Sous son regard, elle avait réagi et demandé : « Tu penses que je suis une mère anormale ? »
« Non, certainement. »
« Je vois bien la façon dont tu m’observes quand je suis avec ta sœur. Tu ne comprends pas ce qu’il en est à son propos. »
« Je sais pourquoi elle est différente. Elle n’était pas encore née mais faisait partie de vous quand vous avez transformé l’Eau de Vie. Elle…»
« Tu ne sais rien de cela ! »
Et Paul, soudain incapable d’exprimer la connaissance qu’il avait extraite du temps, n’avait pu que dire : « Je ne pense pas que vous soyez anormale. »
Elle avait vu alors son désarroi et dit : « Mon fils, il faut que tu saches. »
« Oui ? »
« J’aime ta Chani. Je l’accepte. »
Cela était réel, se dit-il. Ce n’était pas là une vision imparfaite qui serait modifiée par les tourbillons issus de la source même du temps.

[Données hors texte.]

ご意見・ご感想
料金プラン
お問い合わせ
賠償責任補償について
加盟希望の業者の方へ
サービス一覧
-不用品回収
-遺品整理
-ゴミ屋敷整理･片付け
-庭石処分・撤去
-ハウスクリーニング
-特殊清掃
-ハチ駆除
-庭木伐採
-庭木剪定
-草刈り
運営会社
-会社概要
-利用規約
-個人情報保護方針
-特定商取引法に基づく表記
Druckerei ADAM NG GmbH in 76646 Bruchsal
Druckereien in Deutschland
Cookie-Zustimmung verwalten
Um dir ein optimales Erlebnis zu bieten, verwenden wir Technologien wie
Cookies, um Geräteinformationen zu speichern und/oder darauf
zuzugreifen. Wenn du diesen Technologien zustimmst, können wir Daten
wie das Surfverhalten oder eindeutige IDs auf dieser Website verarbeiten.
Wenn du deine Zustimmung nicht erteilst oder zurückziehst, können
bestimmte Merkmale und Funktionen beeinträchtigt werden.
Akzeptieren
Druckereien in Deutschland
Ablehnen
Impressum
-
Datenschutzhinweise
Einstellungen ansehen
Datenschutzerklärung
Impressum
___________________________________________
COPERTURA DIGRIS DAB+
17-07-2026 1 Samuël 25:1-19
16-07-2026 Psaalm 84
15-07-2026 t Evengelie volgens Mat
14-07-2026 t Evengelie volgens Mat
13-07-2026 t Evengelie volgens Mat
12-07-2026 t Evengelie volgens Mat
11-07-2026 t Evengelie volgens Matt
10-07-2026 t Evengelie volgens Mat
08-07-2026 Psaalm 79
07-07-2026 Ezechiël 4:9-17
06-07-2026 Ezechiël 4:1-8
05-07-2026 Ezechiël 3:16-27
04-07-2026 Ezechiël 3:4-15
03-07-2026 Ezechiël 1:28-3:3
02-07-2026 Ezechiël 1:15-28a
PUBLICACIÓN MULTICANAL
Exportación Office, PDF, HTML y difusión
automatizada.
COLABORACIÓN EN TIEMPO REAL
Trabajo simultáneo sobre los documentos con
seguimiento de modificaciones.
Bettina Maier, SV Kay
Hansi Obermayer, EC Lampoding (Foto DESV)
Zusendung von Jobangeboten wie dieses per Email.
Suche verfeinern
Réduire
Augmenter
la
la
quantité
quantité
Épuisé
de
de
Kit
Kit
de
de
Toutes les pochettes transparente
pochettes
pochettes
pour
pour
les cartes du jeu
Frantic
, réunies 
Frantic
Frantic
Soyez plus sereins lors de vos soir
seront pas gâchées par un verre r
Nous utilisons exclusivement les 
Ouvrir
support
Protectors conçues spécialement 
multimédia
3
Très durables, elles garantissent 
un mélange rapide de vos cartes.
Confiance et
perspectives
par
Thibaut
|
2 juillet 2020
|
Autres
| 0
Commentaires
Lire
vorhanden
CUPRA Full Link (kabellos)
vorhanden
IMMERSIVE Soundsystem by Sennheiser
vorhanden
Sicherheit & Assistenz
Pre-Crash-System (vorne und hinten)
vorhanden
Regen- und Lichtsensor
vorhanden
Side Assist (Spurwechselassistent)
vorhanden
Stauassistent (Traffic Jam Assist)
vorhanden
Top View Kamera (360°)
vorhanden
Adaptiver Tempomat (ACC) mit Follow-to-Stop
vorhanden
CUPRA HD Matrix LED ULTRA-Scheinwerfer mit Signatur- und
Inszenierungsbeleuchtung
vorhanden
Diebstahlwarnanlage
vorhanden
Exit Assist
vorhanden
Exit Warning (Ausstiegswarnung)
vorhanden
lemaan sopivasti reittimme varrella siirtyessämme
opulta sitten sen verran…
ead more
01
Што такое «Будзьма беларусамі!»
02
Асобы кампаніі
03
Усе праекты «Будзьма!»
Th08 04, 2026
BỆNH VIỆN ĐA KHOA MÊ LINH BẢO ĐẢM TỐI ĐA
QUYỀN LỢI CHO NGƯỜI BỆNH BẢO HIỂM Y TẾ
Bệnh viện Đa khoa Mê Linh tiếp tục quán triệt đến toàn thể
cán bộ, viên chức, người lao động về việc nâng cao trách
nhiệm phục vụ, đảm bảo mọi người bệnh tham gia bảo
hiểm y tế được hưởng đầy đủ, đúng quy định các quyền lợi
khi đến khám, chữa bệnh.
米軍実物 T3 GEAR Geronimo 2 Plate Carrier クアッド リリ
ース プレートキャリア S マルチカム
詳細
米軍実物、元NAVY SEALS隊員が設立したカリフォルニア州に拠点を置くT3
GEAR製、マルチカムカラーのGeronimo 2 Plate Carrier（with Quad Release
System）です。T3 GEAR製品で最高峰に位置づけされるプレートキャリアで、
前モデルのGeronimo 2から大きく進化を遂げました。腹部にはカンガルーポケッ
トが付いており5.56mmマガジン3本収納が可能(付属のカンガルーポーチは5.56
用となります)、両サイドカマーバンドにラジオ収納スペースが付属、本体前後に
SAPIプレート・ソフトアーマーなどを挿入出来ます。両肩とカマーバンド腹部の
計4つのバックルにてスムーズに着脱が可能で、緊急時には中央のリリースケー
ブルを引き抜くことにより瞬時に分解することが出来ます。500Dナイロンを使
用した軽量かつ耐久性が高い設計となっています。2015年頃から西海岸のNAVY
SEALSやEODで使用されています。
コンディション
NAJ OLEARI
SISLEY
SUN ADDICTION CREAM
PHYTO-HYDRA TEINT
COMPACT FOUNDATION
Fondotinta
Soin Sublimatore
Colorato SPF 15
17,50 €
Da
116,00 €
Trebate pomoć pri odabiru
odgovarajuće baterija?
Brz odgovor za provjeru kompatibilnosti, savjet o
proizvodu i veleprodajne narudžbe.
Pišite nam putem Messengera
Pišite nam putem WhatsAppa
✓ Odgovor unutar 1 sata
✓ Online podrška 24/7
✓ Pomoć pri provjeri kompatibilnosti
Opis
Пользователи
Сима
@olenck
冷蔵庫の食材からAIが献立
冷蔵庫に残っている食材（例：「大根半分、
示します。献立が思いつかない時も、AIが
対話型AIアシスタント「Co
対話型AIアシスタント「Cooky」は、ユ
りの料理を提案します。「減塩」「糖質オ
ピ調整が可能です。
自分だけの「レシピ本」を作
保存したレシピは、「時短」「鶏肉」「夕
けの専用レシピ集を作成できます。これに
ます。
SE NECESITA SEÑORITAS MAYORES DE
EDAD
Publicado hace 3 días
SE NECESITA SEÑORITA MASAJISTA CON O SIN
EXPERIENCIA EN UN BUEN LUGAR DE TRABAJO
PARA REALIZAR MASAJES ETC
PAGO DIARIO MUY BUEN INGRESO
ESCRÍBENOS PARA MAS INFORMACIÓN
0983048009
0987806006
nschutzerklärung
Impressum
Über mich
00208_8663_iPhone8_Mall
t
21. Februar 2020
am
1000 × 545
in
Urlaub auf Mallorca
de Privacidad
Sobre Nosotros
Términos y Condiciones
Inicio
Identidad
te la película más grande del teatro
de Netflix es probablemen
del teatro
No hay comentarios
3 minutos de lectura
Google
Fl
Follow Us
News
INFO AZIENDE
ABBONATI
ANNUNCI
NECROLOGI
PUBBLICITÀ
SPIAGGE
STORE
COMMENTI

Cette assurance lui donna une prise nouvelle sur le monde.
Des parcelles de réalité apparurent dans son rêve. Il sut brusquement qu’il se trouvait dans un hiereg, un camp du désert. Chani avait choisi le sable-farine pour dresser leur tente-distille, à cause de sa douceur. Cela ne pouvait signifier qu’une chose : Chani n’était pas loin. Chani sa sihaya, douce comme le printemps du désert, Chani qui était revenue des palmeraies du sud lointain.
A présent, il se souvenait d’un chant de sable qu’elle avait choisi à l’heure du sommeil.
« Ô mon âme,
Dédaigne le Paradis cette nuit
Et par Shai-hulud je te promets
Que tu t’en iras là-bas,
Soumis à mon amour. »
Et puis, elle avait chanté la chanson de marche qui, sur le sable, unissait les amoureux, et dont le rythme était comme le frottement des dunes sous leurs pas :
« Souffle sur moi tes silences,
Et je m’approche.
Chuchote-moi tes désirs,
Et tes souffrances.
Chante pour moi tes rêves,
Et je te siffle mes pensées.
Murmure dans ton sommeil,
Et je délire dans mes jours…»
Dans une autre tente, quelqu’un avait tiré quelques accords d’une balisette. Il avait alors pensé à Gurney Halleck. Il avait entrevu son visage dans un groupe de contrebandiers, mais Gurney, lui, ne l’avait pas vu, ou n’avait pas voulu le voir de peur de remettre les Harkonnens sur la piste du fils du Duc qu’ils avaient assassiné.
Mais le style de celui qui jouait cette nuit-là, le jeu délié des doigts sur la balisette éveillaient un nom dans la mémoire de Paul. Celui de Chatt le Sauteur, capitaine des Fedaykin, les commandos de la mort qui veillaient sur Muad’Dib.
Nous sommes dans le désert, se souvint-il. Dans l’erg central, au-delà des patrouilles Harkonnens. Je suis ici pour marcher dans le sable, attirer le faiseur et réussir à le monter afin de prouver que je suis totalement fremen.
Maintenant, il sentait à sa ceinture le krys et le pistolet maula. Et, tout autour de lui, il percevait le silence.